§ **Explore the material**
[1] In the passage about the Monodendri pitta, why did the writer and Aglaia infer that the pie had a 40-minute cooking time?
[2] Render the records from the line containing "left ankle: (203, 256, -24)" through the line containing "left ankle: (246, 223, 6)" as a JSON list of strings, one string per line, leaving out blank lines.
***** Document passage *****
Here's a fun story about "one that got away." For the past 20 or so years, I've traveled around Greece with my good friend, the terrific Athens-based food writer Aglaia Kremezi. On one trip through the Northern Zagora region (a beautiful area of gorges, forests, rivers, and mountains of layered rocks with a stunning monstery perched on a peak 3,200 feet above sea level) we stopped at a little restaurant in the tiny hamlet of Monodendri famous for its pittas or open faced fried pies -- thin, crisp, fragrant and warm slices of phyllo covered with a layer of shredded kasseri cheese and crumbled feta. The top had an unusual glossy sheen that seemed impossible if the pie was only fried.

No one beside the restaurant owner/cook, Kiki, knew how to make this pitta, and she adamantly refused to allow anyone near her when she prepared it. So when Agalai and I went there, we played "detective" while waiting for our pittas to come out. This took forty minutes, which, since we were the only customers, suggested a 40 minute cooking time. We also noticed that the menu included a few other items (pork chops, salad, feta, beer and wine), but nothing that would explain the huge crate of eggs we observed being carried into the kitchen. When Aglaia asked the waitress if eggs were on the menu, she told us 'no.' Eureka! Perhaps the glaze was somehow achieved with eggs!
***** Information shown *****
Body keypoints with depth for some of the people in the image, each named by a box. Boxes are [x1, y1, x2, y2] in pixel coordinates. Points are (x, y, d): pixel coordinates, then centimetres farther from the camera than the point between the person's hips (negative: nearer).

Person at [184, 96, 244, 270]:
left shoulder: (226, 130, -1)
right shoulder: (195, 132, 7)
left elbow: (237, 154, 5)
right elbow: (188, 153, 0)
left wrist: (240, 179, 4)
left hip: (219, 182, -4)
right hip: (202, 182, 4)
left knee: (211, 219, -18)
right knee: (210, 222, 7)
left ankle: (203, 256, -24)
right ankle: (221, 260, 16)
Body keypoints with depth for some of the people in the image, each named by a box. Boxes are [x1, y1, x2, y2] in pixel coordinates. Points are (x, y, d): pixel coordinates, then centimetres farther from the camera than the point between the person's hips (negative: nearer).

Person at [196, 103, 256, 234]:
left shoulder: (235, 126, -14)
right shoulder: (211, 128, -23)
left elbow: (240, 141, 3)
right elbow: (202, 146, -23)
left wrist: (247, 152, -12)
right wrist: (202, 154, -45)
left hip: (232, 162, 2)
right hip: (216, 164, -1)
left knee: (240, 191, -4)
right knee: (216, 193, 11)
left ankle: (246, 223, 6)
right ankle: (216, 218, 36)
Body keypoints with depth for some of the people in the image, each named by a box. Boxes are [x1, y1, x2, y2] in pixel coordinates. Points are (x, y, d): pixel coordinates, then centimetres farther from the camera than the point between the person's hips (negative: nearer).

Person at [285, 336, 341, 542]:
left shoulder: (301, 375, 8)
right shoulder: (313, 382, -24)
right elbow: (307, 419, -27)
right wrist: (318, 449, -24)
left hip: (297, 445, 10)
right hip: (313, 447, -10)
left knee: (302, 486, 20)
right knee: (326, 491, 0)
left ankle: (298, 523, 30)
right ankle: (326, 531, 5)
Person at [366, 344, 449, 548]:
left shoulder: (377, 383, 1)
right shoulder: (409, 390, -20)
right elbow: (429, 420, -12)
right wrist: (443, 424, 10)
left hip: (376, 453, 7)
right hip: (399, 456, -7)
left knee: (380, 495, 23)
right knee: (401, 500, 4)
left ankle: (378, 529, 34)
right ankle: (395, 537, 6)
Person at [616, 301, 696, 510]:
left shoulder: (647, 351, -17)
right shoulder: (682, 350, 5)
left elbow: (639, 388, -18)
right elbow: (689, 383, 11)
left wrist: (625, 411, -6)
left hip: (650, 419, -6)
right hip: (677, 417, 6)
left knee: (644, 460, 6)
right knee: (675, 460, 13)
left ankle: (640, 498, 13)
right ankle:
*****
§ **Answers to the exercise**
[1] The pittas took forty minutes to come out. Because they were the only customers, that wait suggested the pie took 40 minutes to cook.

[2]
[
  "left ankle: (203, 256, -24)",
  "right ankle: (221, 260, 16)",
  "Body keypoints with depth for some of the people in the image, each named by a box. Boxes are [x1, y1, x2, y2] in pixel coordinates. Points are (x, y, d): pixel coordinates, then centimetres farther from the camera than the point between the person's hips (negative: nearer).",
  "Person at [196, 103, 256, 234]:",
  "left shoulder: (235, 126, -14)",
  "right shoulder: (211, 128, -23)",
  "left elbow: (240, 141, 3)",
  "right elbow: (202, 146, -23)",
  "left wrist: (247, 152, -12)",
  "right wrist: (202, 154, -45)",
  "left hip: (232, 162, 2)",
  "right hip: (216, 164, -1)",
  "left knee: (240, 191, -4)",
  "right knee: (216, 193, 11)",
  "left ankle: (246, 223, 6)"
]